I've fallen off your lawn, and I can't get up.
This speaks to the /. crowd not really understanding what "technology" is.
Do you think Thomas Edison really "invented" the light bulb out of thin air?
New technology is pretty much always a slight improvement from some previous tech. Marketable consumer technology makes its improvements in things that consumers care about (i.e., getting rid of those bugs and kinks--and this isn't easy, btw, try it someday). Apple wins in the market because they are (a) trying to solve the technology problems that matter most to consumers, and (b) they're better at solving those tech problems than their competitors.
If it was easy (or just a matter of "marketing") then every other company would do it.
Interesting way to twist the narrative from Apple being a leader in innovation to Apple purposedly delaying tech breakthroughs to their advantage... I guess it's the fanboy distortion field operating once again.
If they remove features to sell more dongles it's for having courage to take the next step, if they don't adopt a tech that is plenty mature it's because they have something in development that is better, if they close down the system it's either for security or privacy, if they make accessories proprietary and expensive to license it's for quality control, if there's a hardware defect either you are holding it wrong or it affects too few devices to count...
This is one key difference I've noticed between Android and iOS fans... iOS fans are far more forgiving.
Oh well.
No, I really have not.
I just want bloody subfolders and the ability to get at the filesystem. I don't care if I have to turn it on specially. I don't care if your snowflake pilots can't see it. I just want it to really work without having to root the bloody phone.
Good grief, no. I'm arguing for pre-1990 levels, almost prehistoric levels by computing standards, of organizing capacity. There's nothing wrong with most user's intellects -- other than the intellects behind the reasoning that says "one level is all you get", now those intellects are simply downright crippled.
Yeah, my use case incorporates the concept of organization far beyond what these crippled devices allow, and yes, I readily admit this is beyond most phone-only users comprehension at the moment (although not if they have ever used a desktop or laptop computer), but just as you said, they (you mentioned pilots, I'd add four-year-olds) could cope with it if it was there.
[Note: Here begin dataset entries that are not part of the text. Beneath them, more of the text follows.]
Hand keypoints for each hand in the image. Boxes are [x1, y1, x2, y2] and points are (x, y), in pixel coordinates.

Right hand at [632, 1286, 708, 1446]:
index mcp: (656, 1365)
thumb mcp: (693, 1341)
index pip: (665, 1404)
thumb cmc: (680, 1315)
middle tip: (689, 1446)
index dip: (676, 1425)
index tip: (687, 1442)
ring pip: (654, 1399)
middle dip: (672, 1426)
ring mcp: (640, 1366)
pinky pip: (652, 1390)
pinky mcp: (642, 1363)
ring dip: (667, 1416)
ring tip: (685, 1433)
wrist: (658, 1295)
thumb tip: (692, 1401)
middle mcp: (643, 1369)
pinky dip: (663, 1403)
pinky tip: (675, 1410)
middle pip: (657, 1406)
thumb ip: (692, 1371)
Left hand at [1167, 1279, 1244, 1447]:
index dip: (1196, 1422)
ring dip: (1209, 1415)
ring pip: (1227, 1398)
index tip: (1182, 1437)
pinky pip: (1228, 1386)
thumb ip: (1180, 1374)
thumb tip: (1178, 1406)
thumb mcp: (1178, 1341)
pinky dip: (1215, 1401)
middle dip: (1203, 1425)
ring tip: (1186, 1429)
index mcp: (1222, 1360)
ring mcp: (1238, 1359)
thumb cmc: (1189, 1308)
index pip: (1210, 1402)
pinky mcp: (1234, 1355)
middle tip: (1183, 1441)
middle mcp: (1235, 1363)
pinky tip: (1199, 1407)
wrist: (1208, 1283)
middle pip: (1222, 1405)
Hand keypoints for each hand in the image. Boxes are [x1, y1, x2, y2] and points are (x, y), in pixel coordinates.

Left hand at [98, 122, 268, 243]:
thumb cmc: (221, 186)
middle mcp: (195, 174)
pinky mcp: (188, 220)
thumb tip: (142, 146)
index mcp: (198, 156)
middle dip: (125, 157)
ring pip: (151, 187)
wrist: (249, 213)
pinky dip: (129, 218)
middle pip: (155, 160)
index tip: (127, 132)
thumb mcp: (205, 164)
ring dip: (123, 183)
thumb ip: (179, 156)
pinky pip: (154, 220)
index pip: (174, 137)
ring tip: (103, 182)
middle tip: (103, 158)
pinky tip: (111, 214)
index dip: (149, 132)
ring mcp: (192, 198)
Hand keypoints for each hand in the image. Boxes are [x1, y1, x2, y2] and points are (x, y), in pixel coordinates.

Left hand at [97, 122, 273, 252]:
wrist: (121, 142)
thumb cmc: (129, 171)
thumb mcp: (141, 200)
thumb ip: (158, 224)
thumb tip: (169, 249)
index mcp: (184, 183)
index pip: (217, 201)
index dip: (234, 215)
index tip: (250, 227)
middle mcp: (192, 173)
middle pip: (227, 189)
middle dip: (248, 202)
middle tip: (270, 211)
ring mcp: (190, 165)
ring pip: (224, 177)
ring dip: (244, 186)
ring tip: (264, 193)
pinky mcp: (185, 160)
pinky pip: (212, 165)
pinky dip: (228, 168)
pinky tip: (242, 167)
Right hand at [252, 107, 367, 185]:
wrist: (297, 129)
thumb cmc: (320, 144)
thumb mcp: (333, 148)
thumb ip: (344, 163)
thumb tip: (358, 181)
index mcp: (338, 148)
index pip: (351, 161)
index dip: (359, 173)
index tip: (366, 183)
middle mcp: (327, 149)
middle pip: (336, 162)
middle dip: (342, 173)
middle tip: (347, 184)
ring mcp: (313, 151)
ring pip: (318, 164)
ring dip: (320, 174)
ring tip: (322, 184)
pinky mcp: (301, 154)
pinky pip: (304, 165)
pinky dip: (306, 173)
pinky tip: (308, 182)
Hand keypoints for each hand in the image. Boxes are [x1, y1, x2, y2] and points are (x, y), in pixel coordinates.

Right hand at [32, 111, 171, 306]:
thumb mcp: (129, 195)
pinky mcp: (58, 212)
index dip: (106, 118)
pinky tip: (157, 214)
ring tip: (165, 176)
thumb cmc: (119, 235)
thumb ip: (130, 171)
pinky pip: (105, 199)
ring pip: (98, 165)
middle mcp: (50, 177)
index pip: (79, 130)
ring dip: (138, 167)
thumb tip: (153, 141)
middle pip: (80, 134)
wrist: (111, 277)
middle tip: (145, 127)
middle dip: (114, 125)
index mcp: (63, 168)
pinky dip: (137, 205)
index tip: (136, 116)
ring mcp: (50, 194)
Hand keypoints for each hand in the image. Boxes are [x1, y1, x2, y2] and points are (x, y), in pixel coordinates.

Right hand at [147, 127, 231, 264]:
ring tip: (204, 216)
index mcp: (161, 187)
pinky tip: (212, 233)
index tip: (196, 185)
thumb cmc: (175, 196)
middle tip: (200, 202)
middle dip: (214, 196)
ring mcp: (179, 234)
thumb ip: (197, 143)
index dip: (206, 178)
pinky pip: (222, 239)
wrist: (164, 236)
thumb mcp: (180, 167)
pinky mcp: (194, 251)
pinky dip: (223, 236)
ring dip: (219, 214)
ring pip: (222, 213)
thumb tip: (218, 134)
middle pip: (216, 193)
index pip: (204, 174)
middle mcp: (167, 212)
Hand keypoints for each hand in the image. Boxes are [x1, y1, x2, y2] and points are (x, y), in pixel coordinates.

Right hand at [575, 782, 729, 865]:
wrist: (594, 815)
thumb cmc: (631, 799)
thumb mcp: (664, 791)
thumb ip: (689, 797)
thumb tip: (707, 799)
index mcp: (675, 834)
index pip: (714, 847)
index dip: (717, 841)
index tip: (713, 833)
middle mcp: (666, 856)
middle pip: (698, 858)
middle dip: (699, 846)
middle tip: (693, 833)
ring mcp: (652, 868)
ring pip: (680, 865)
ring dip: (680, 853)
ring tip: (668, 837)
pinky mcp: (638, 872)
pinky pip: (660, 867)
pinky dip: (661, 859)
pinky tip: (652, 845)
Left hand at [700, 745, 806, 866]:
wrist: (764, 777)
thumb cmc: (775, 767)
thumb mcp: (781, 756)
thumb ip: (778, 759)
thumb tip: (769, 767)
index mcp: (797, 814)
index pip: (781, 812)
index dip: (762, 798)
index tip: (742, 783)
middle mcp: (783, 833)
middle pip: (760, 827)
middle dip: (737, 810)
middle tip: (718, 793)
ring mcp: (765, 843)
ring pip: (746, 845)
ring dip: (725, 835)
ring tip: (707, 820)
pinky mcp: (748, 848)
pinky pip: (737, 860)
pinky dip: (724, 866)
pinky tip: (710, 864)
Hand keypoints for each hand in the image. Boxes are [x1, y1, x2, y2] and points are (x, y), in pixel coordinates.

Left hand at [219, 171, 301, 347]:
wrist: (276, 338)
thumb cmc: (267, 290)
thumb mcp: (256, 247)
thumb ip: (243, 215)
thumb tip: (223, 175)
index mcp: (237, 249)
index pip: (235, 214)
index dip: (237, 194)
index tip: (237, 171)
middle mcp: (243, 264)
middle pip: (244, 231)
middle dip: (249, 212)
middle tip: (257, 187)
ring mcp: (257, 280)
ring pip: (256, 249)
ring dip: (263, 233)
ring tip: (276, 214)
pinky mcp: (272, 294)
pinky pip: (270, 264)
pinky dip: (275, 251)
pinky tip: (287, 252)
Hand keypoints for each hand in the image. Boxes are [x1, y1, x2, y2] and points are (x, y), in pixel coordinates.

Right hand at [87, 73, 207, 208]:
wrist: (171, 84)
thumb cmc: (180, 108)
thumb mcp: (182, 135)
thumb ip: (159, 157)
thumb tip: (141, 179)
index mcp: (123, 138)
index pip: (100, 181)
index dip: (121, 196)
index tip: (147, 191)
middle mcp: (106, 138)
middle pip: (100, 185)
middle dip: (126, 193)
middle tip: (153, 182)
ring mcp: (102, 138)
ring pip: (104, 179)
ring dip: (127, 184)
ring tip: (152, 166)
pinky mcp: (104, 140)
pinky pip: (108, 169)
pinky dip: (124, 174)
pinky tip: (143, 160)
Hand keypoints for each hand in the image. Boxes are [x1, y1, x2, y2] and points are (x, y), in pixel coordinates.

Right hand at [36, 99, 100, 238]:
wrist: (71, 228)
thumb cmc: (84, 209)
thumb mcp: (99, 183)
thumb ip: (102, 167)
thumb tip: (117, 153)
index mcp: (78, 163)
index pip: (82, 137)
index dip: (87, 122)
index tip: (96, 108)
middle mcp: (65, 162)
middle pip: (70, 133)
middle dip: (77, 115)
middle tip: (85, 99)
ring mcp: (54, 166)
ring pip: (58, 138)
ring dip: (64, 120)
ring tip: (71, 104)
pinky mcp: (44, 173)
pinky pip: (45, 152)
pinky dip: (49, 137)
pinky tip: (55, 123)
I don't even think they they should have to; I just think I should be able to.
The idea that everyone must suffer because pilots - or whomever - want simple is nothing less than anathema to me. I despise it, and I despise its proponents, and I find their reasoning (which is being far too generous) to be unworthy of serious consideration.
Filesystems promote organization. Single level folders went out of use in the 1980's, and the reason they did is because they are insufficient to organize any amount of data beyond a cupful. And no, "search" is not a valid replacement, before anyone tries to jump into that moldy old corner. The very fact that my home screen overflows onto additional pages and I am unable to properly, reasonably, organize my apps and data is a huge red flag that the system itself is deficient. Multiple cores, GHz+ clock speeds, gigs of ram and storage... and I can't have bleeding subfolders? Jesus. Hosiphat. Christ.
And the Long-Dong-Silver sized irony here is that if you DO dig into the actual systems underneath the sadly flattened icons to see how the phone actually works, what will you find? YOU. WILL. FIND. SUBFOLDERS.
There's simply no adequate justification for the intentional, irreversible crippling that's been done to end-user level of these devices. None.
I've fallen off your lawn, and I can't get up.